Hector de Gregorio Biography

Bestselling artist Hector de Gregorio has been described as ‘an unswervingly incendiary artist’, he is interested in seducing the viewer, and his deliciously dark photographic images certainly act as a visual lure. In his images nothing is sacred, containing as they do religious overtones and something beyond mere festishism.

De Gregorio graduated from London’s Royal College of Art in 2009, with a Master’s Degree in Printmaking, where he developed his labour-intensive way of working. Each image involves extensive research and costume making, photography, digital imaging and hand-finishing.

Hector de Gregorio photographs his friends, often in his studio against a blank wall, and dressed in elaborate costumes he has designed and made.
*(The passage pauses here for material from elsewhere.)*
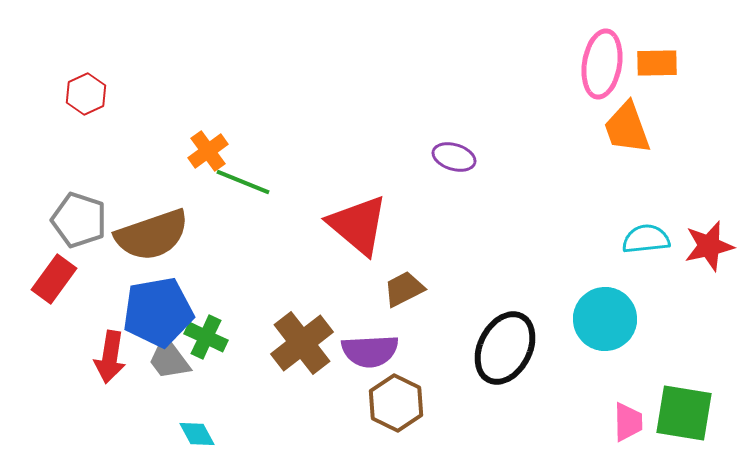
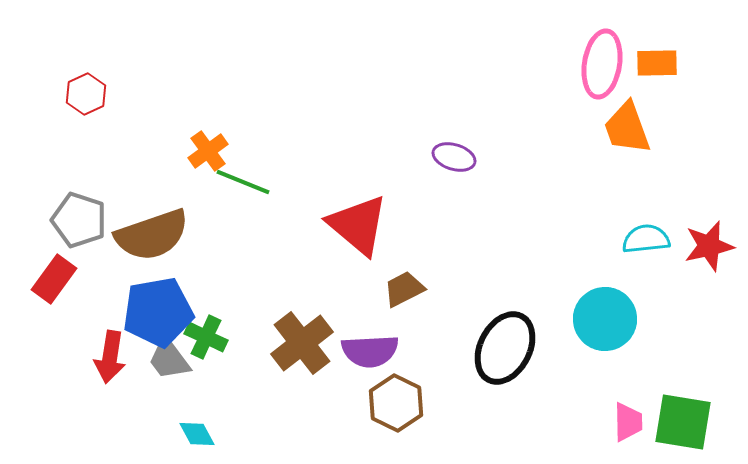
green square: moved 1 px left, 9 px down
He takes a number of photographs from the initial shoot, and stitches them together to distort the perspective of the finished image, and adding elements such as a parchment-coloured backdrop, Latin phrases, and other motifs, often with religious or mythical connotations. The finished images are then printed onto fine art paper or canvas, and overlaid with oils, waxes, gold leaf and varnish.

Hector de Gregorio is interested in European art, and particularly the representation of ecstasy, whether this is the sensuality of the Renaissance painter Lippi, the realist style of Caravaggio, the macabre of Bosch or the metaphysical of Dali’s surrealist works. Other influences include his mother, who was a dressmaker and taught a young de Gregorio how to design and make clothes, and his Catholic upbringing, which seeded a further interest in religious and devotional art from all religions. All these elements combine in these portraits that have often been described as having a medieval feel, and therefore they are utterly familiar and rooted firmly in the past, yet are completely contemporary.

Hector de Gregorio has exhibited widely, with exhibitions in London, Berlin, Milan, New York, Miami and Chicago. His deliciously modern portraiture is held in the collections of Lady Victoria Conran, Mehmet Omer Koc and Theo Fennell.In November 2009 he won the prestigious annual Young Masters Art Prize for his inspiring contemporary portraiture.